American Politics Lecture

Thu, October 27, 2011 • BAT 5.108

Digital Cities

Caroline Tolbert is Professor of Political Science at the University of Iowa. She is coauthor or editor of seven books and numerous journal articles. Her work focuses on elections, voting, public opinion and representation in American politics. She has written three books on digital democracy. Her bio is available online: http://www.polisci.uiowa.edu/faculty/bio/tolbert.shtml

Americans have become “digital citizens” and full participation in society, politics and the economy requires being online. Digital Cities: The Internet and the Geography measures technology use in American cities. It takes geography seriously using multilevel statistical models to rank America’s fifty largest cities and suburbs by Internet access and use. We also measure technology use across neighborhoods within a major US city. Rather than a constant, technology use and associated online political and economic activity varies considerably across geographic regions in the US.  The development of broadband technology in cities is vital for America's economic growth and social progress as more than 85 percent of the population now lives in metropolitan areas. Just as literacy was necessary for participation in society in the nineteen century, digital literacy and access is critical for full participation in the twenty-first century. The Internet has spillover benefits for multiple policy domains, including economic development, employment, education, health care, public safety, mass transit, energy, and political participation.

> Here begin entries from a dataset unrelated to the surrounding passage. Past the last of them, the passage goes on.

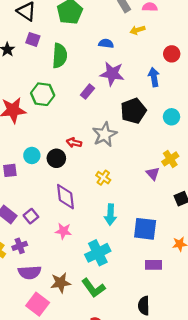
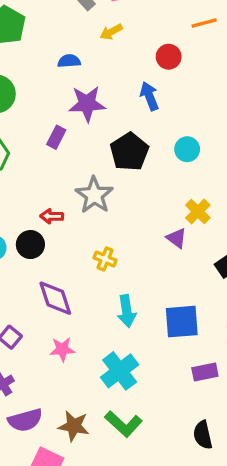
brown star: (61, 283) -> (74, 426), turned 30

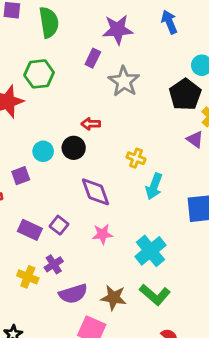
black pentagon: (129, 152) -> (185, 94), moved
gray star: (94, 195) -> (124, 81), moved
cyan arrow: (127, 311) -> (154, 186), moved, turned 30

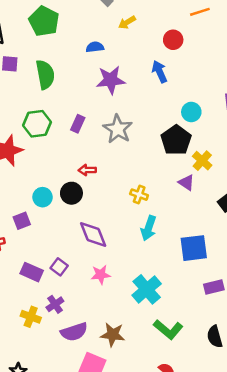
purple rectangle: (93, 58) -> (78, 124), moved
yellow cross: (136, 158) -> (139, 195), moved
green L-shape: (155, 295) -> (168, 329), moved

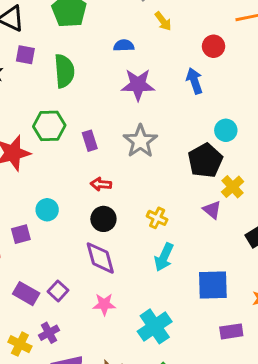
yellow arrow: (127, 22) -> (163, 21), turned -102
purple rectangle: (78, 124) -> (90, 141), moved, turned -48
black circle: (71, 193) -> (103, 219), moved

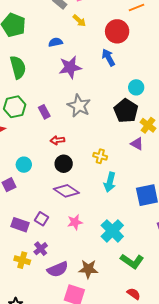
red circle: (214, 46) -> (117, 31), size x1.5
purple diamond: (100, 258) -> (66, 191), turned -30

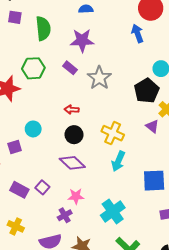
purple star: (70, 67) -> (82, 40), moved
purple rectangle: (44, 112) -> (70, 68), moved, turned -32
yellow cross: (100, 156) -> (113, 133), size x1.5
purple cross: (41, 249) -> (65, 215), moved

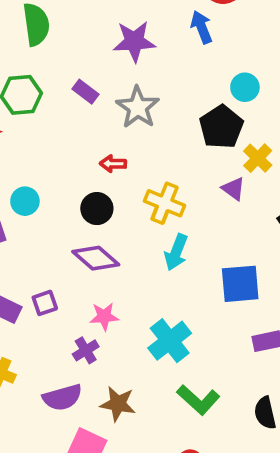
purple star: (82, 40) -> (134, 41), moved
red arrow: (72, 110) -> (113, 164), moved
purple square: (42, 187) -> (45, 303), turned 32

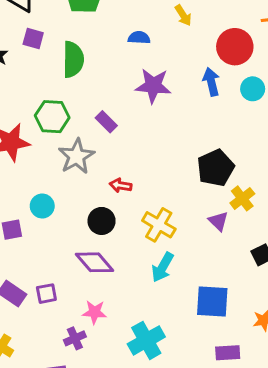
cyan circle: (245, 87) -> (253, 89), moved
gray star: (138, 107) -> (77, 156), moved

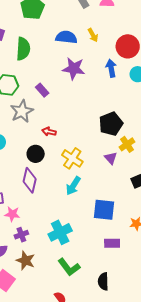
yellow arrow: (183, 15) -> (93, 35), moved
blue semicircle: (139, 38) -> (66, 37), size x1.5
purple diamond: (95, 262) -> (30, 180), turned 50
pink star: (94, 312) -> (12, 214), moved
purple cross: (75, 338) -> (21, 235), moved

The federal government has defined broadband policy based on availability of infrastructure, mainly an issue in rural areas, not effective use. Thus inequalities in American cities are largely overlooked by federal policy, despite poor neighborhoods in cities where less than 20 percent of the population is online. A chapter on the “less connected” highlights inequalities in broadband access on multiple dimensions in American cities. We conclude with policy recommendations and a call for urban broadband policy.

Digital Cities follows two other books on the Internet and society. Digital Citizenship: The Internet Society and Participation (Cambridge, MIT Press, 2008) and Virtual Inequality: Beyond the Digital Divide (Georgetown University Press, 2003). Digital Citizenship was ranked one of 20 best-selling titles in the social sciences by the American Library Association for 2008.